## [Stated problem]
Convert all of the material below into a numbered list with one line per item, leaving out any blank lines.

## [Working data]
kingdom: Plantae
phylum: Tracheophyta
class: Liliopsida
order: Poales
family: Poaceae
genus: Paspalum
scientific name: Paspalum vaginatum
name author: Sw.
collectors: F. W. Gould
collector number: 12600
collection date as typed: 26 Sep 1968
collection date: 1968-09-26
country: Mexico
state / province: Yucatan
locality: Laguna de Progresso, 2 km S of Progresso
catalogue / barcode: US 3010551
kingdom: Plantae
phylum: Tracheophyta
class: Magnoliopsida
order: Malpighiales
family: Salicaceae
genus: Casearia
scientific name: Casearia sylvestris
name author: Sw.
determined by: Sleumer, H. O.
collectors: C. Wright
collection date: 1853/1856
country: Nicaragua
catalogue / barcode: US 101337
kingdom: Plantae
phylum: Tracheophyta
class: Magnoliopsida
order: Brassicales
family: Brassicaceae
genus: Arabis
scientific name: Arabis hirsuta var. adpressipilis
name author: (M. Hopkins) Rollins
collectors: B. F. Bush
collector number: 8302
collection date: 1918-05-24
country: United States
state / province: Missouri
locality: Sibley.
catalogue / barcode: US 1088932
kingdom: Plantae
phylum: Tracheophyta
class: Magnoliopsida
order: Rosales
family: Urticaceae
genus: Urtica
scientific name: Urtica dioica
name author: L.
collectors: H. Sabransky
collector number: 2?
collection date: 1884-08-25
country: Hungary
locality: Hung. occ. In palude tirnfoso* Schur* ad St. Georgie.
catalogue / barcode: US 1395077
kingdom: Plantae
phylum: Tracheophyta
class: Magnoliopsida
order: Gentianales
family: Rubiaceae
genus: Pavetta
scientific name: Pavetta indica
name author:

## [Result]
1. kingdom: Plantae
2. phylum: Tracheophyta
3. class: Liliopsida
4. order: Poales
5. family: Poaceae
6. genus: Paspalum
7. scientific name: Paspalum vaginatum
8. name author: Sw.
9. collectors: F. W. Gould
10. collector number: 12600
11. collection date as typed: 26 Sep 1968
12. collection date: 1968-09-26
13. country: Mexico
14. state / province: Yucatan
15. locality: Laguna de Progresso, 2 km S of Progresso
16. catalogue / barcode: US 3010551
17. kingdom: Plantae
18. phylum: Tracheophyta
19. class: Magnoliopsida
20. order: Malpighiales
21. family: Salicaceae
22. genus: Casearia
23. scientific name: Casearia sylvestris
24. name author: Sw.
25. determined by: Sleumer, H. O.
26. collectors: C. Wright
27. collection date: 1853/1856
28. country: Nicaragua
29. catalogue / barcode: US 101337
30. kingdom: Plantae
31. phylum: Tracheophyta
32. class: Magnoliopsida
33. order: Brassicales
34. family: Brassicaceae
35. genus: Arabis
36. scientific name: Arabis hirsuta var. adpressipilis
37. name author: (M. Hopkins) Rollins
38. collectors: B. F. Bush
39. collector number: 8302
40. collection date: 1918-05-24
41. country: United States
42. state / province: Missouri
43. locality: Sibley.
44. catalogue / barcode: US 1088932
45. kingdom: Plantae
46. phylum: Tracheophyta
47. class: Magnoliopsida
48. order: Rosales
49. family: Urticaceae
50. genus: Urtica
51. scientific name: Urtica dioica
52. name author: L.
53. collectors: H. Sabransky
54. collector number: 2?
55. collection date: 1884-08-25
56. country: Hungary
57. locality: Hung. occ. In palude tirnfoso* Schur* ad St. Georgie.
58. catalogue / barcode: US 1395077
59. kingdom: Plantae
60. phylum: Tracheophyta
61. class: Magnoliopsida
62. order: Gentianales
63. family: Rubiaceae
64. genus: Pavetta
65. scientific name: Pavetta indica
66. name author:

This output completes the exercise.